フィギュアスケートの安藤美姫選手がテレビ朝日系『報道ステーション』で自身の出産を紅白したのこと。まずはおめでとうございます。

 安藤美姫選手が告白 4月に女児出産 ソチ目指す(テレ朝ニュース)

 個人的にはその決断はかっこいいと思うし、周囲のひとたちに意思が尊重され、お子さんが健やかに育つことを心から願うばかり。一方で、出産に反対されたことを率直に話したことに重さを感じざるをえない。
 実際に、報道を受けた反応の中には、競技選手としての自覚を問うコメントが散見されるし、「シングルマザー」についてのネガティブな色調の声も少なくない。前者は後述するとして、アンミキ自身は父親について言及を避けただけで結婚を「していない」、あるいは「しない」とも明言しておらず、なおかつ婚姻に関しても触れていないだけなので、そこでいきなりシングルマザー批判をするのはメディアリテラシー的に微妙なように感じるし、正規の手筈を踏まない出産に対する偏見を浮き彫りにしているように思える。

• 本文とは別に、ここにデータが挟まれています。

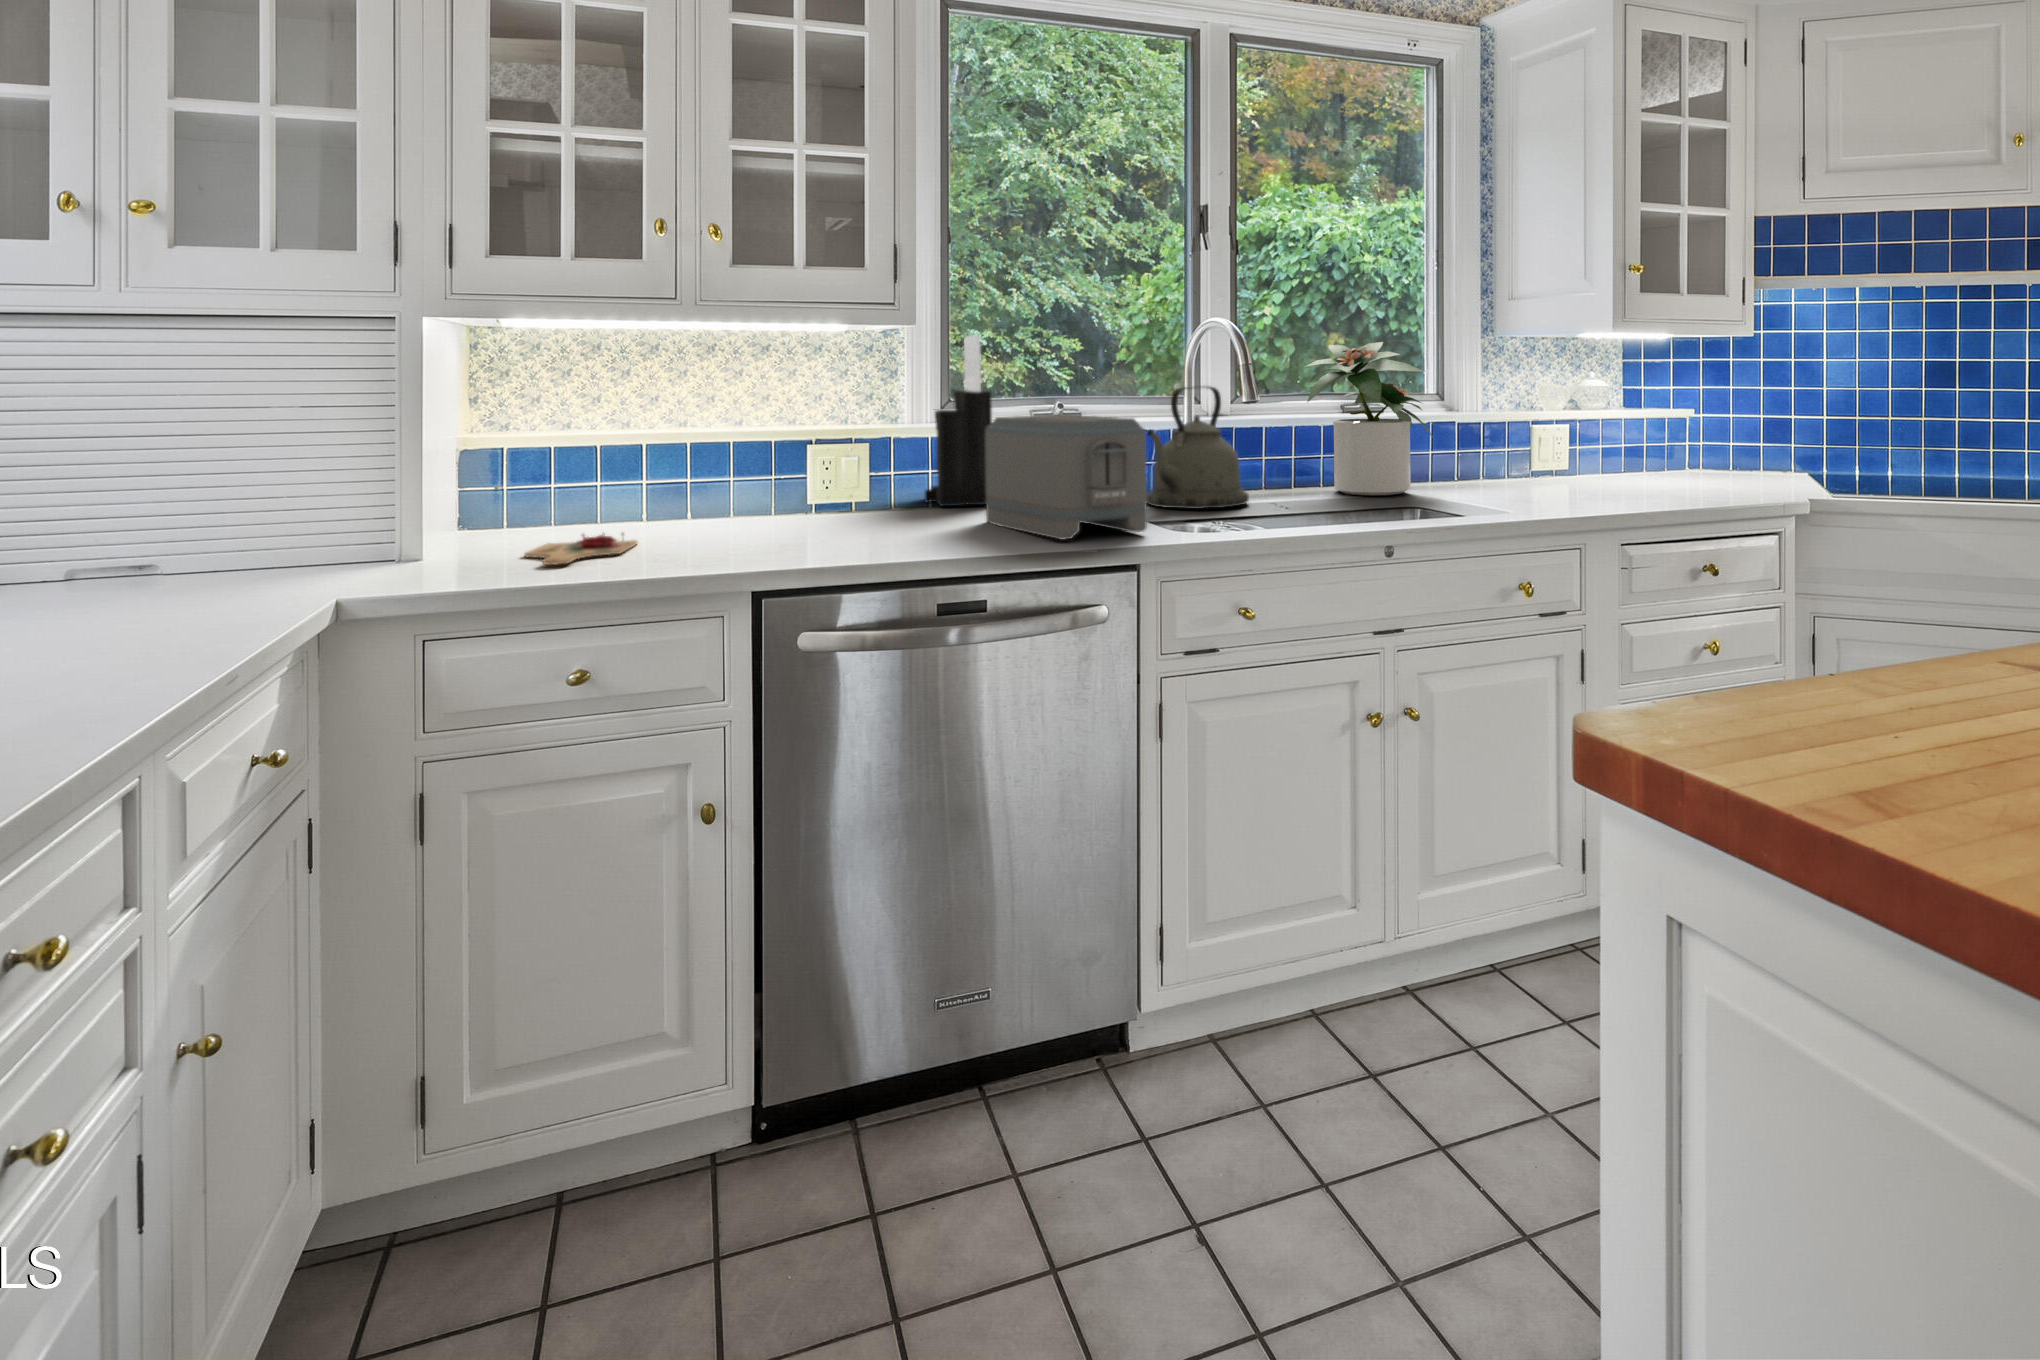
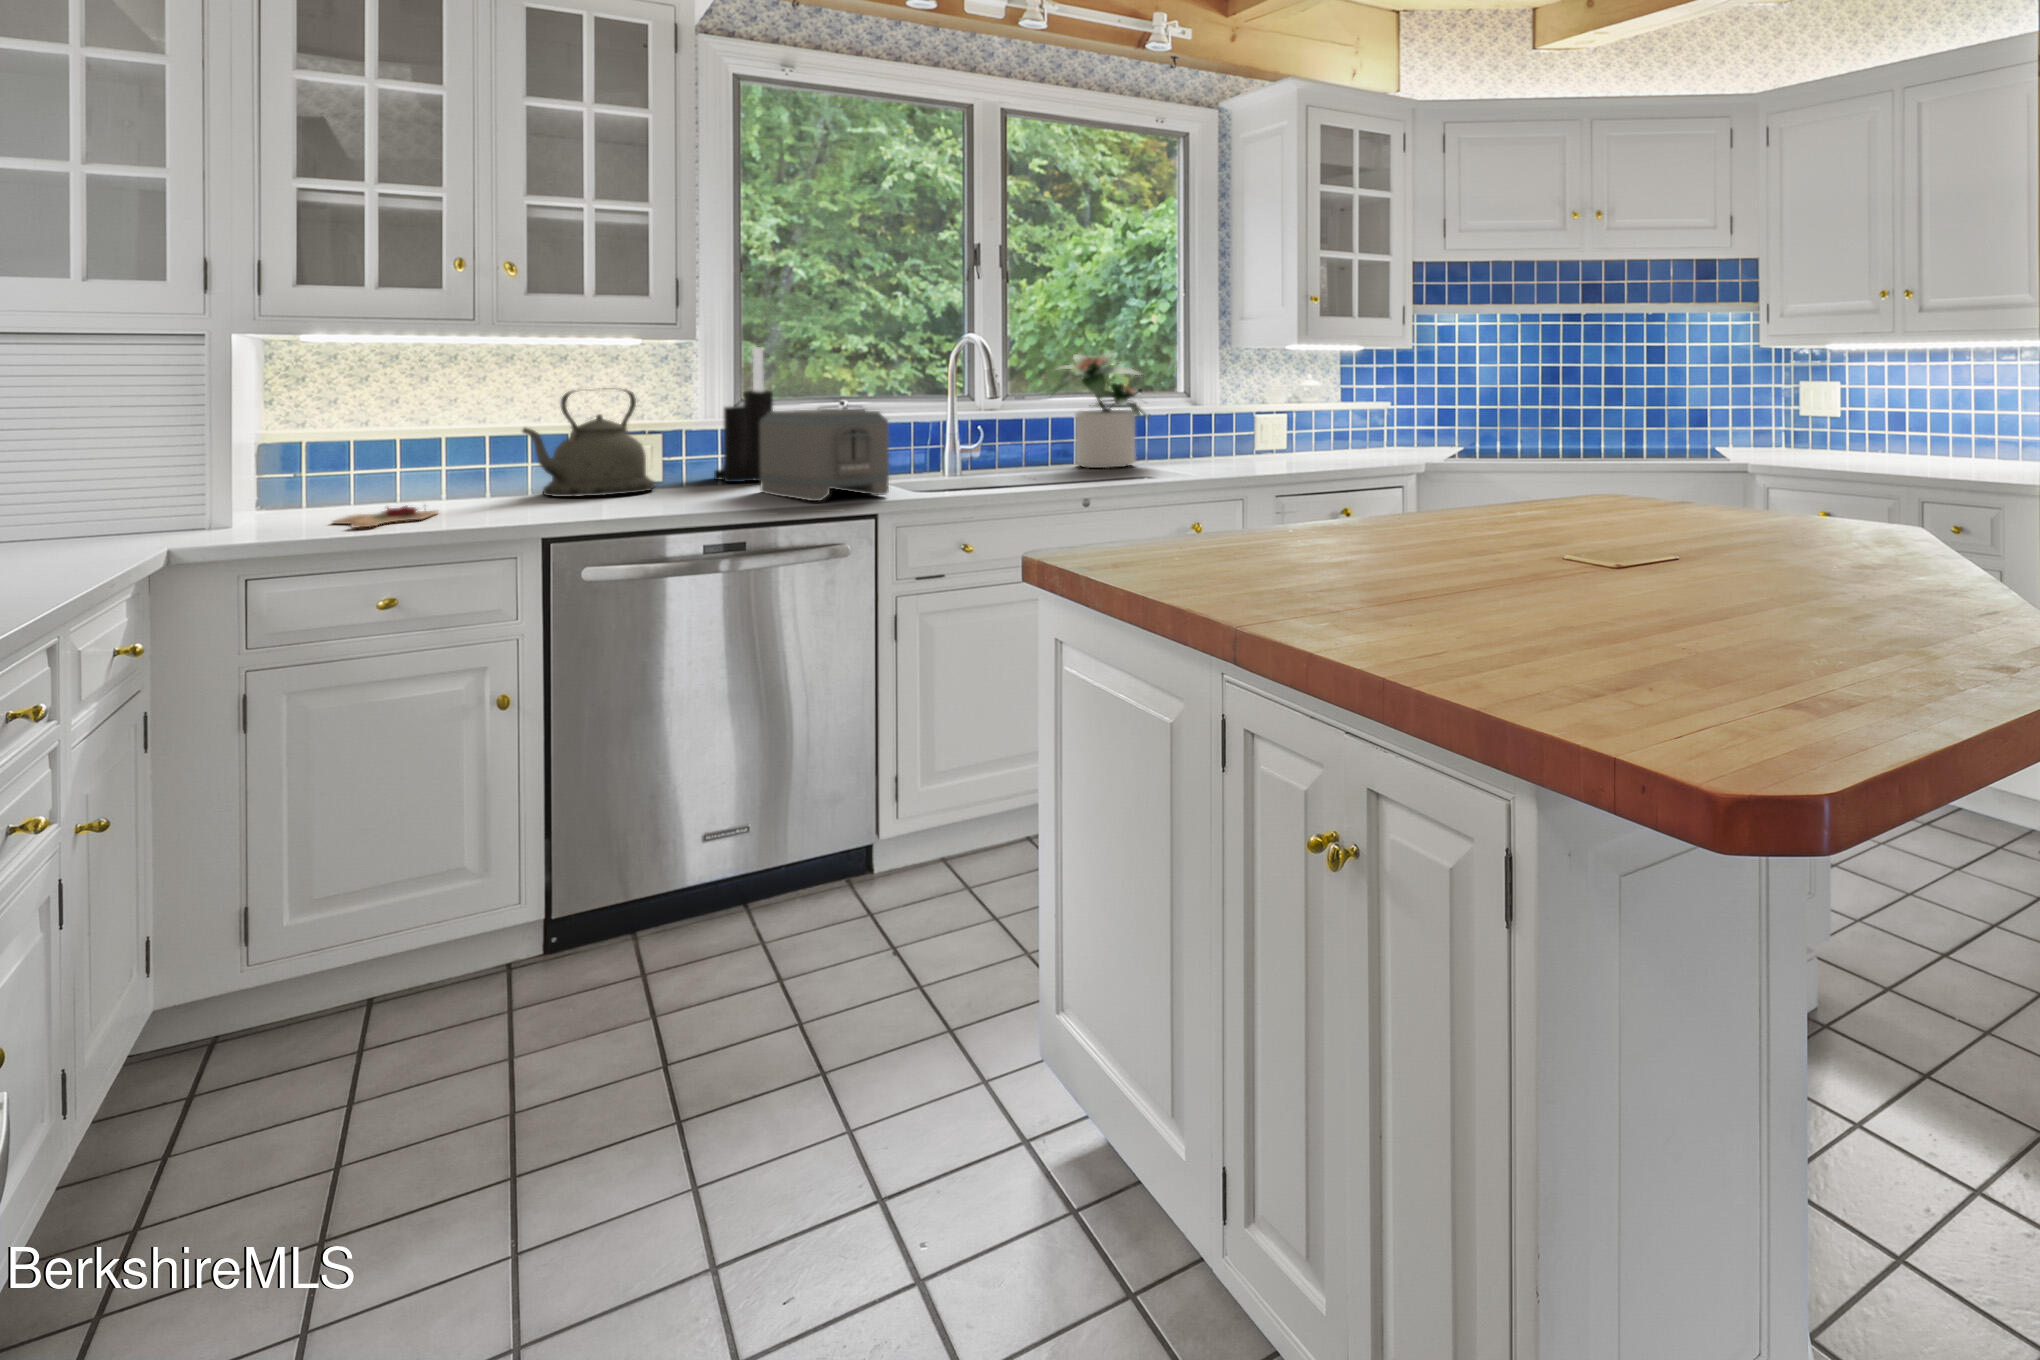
kettle: present [1147,386,1249,509] -> present [523,388,655,497]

 また、競技者といえども女性であり、恋愛もするし子供も欲しいという希望を押し殺すことを強要できるのか、という問いに関しても、アンミキの告白は突きつけることになった。

 ちょっと話が飛ぶけれど、2ちゃんねるの既婚女性板で、中3の子供の担任がオメデタになったことを「それはないでしょう」という書き込みからはじまった議論がまとめられているのを目にした。

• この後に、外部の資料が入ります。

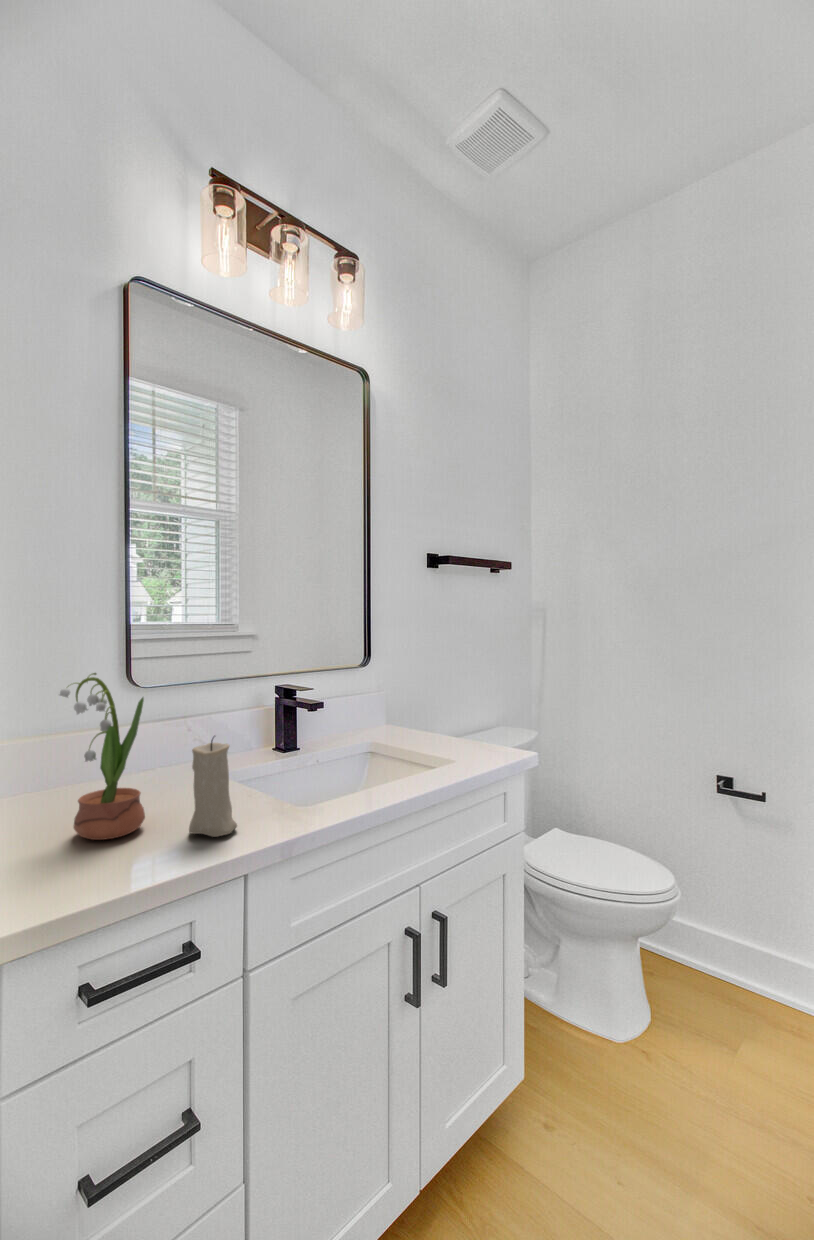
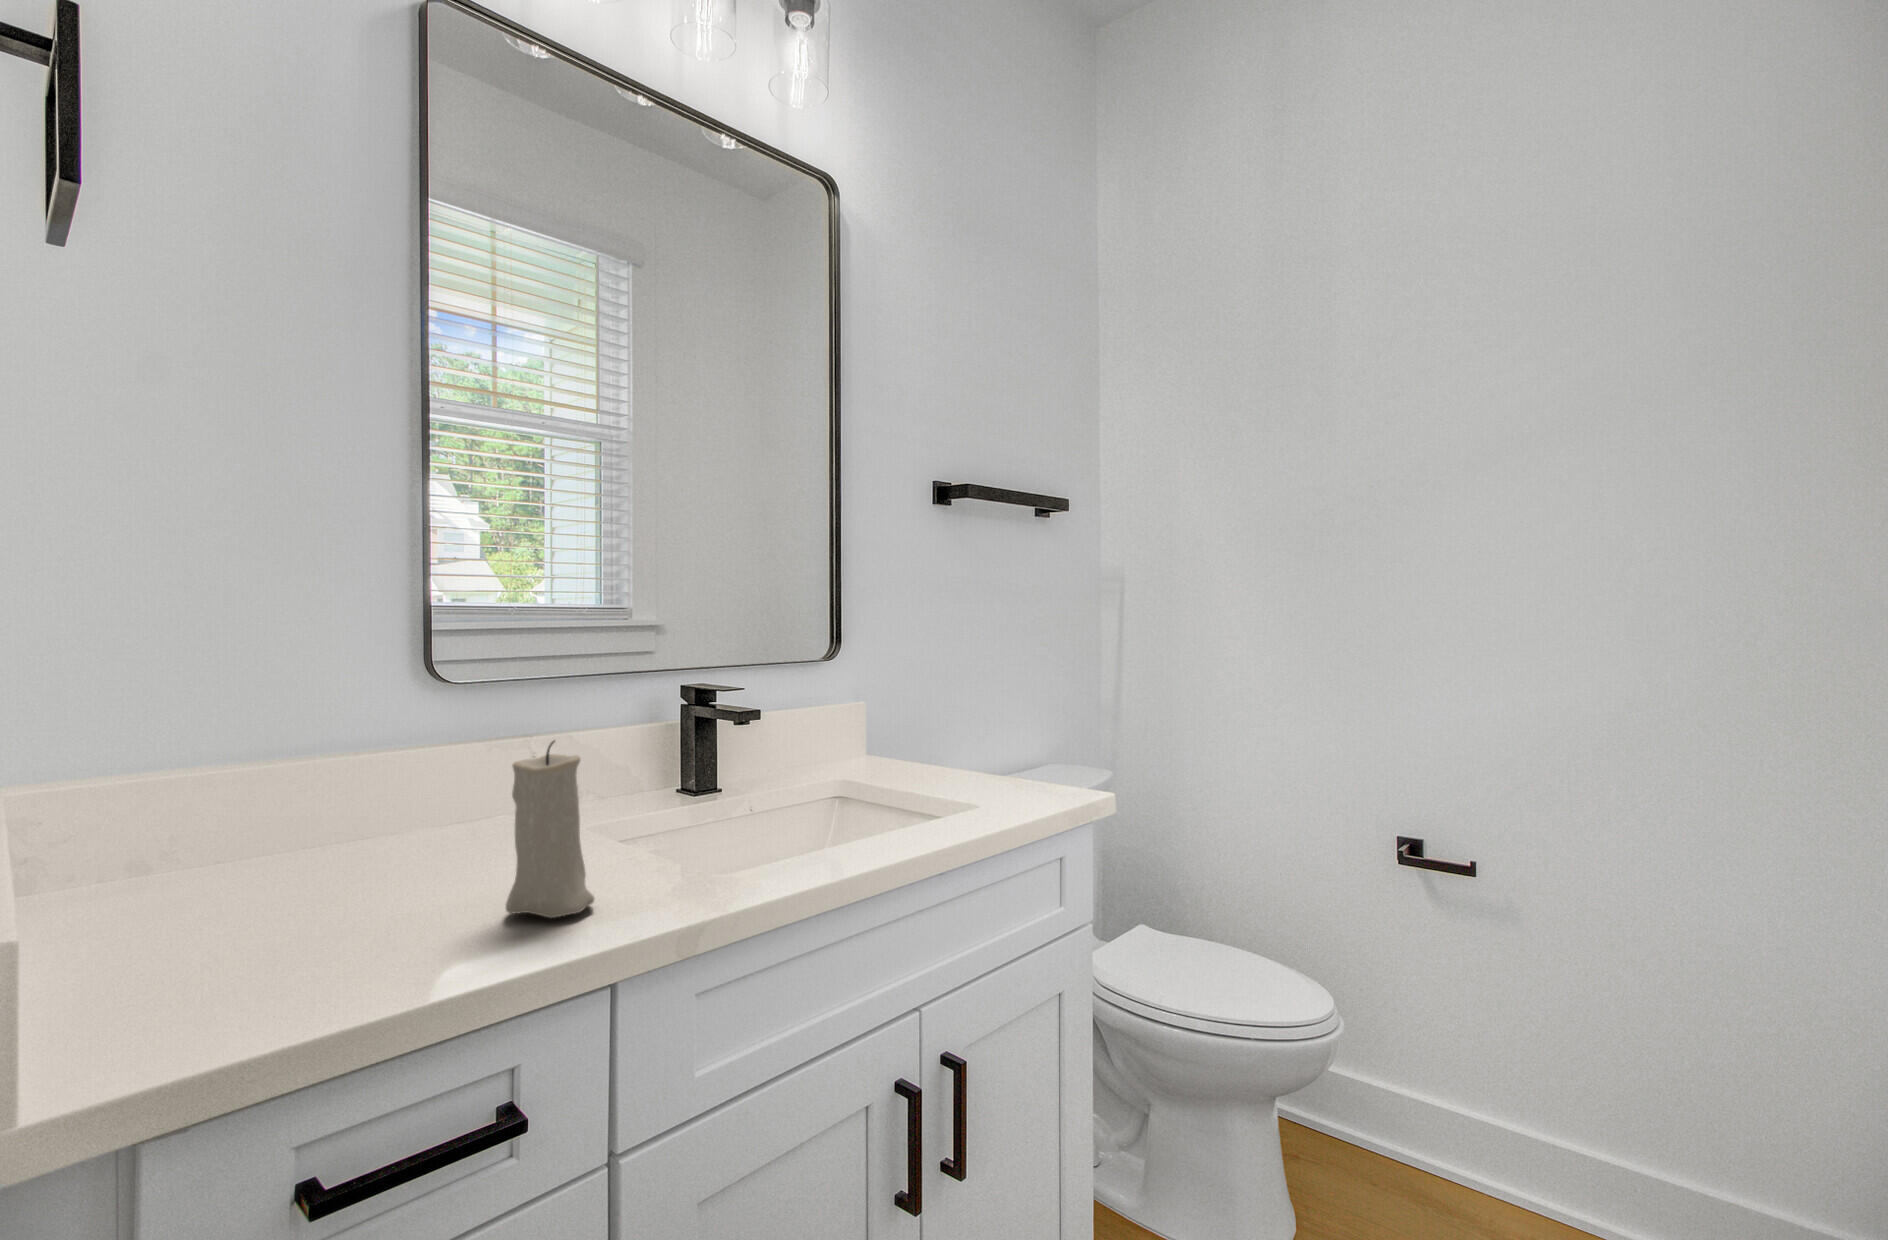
potted flower: present [59,673,145,840] -> none [265,627,430,926]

 中3の我が子の担任が、オメデタとのこと。ちょっと自覚が足りなくないか? - 子育てちゃんねる

 実際、このように進学を控えた時期の担任の先生が、妊娠などの理由で交代することに対するトピックはナレッジコミュニティーサービスでは定期的に話題になるし、先生の側が悩んでいるような投稿も見かけることが多い。職業意識や責任感の強いひとほど子育てしたいという気持ちを押し殺しているという話もよく聞くし、一方で自分の子供の教育に熱心な親ほど、学校や先生への期待が大きくなっていく。
 誤解を恐れずにいうならば、自身の家族のことが優先で、社会的な少子化の問題に関してはもちろん、他者の家族計画について知ったことではない、という態度の女性は決して少なくない。男性はそれに輪をかけて多いのだろうし、それが働きながら子育てをするという選択することに躊躇をするファクターになっている。このスレの真偽は置いておいて、少なくともParsleyにとっては社会全体の空気について考えざるをえない小さなストーリーだった。

 いずれにしても、個人的には今回の出産を公表したアンミキの勇気を讃えたいし、これをきっかけに子育てを取り巻く上でのボトルネックが洗い出されることになるのであればいいなと思う。たぶんそこに、少子化対策などにも関わる重要なキーが潜んできるのではないだろうか。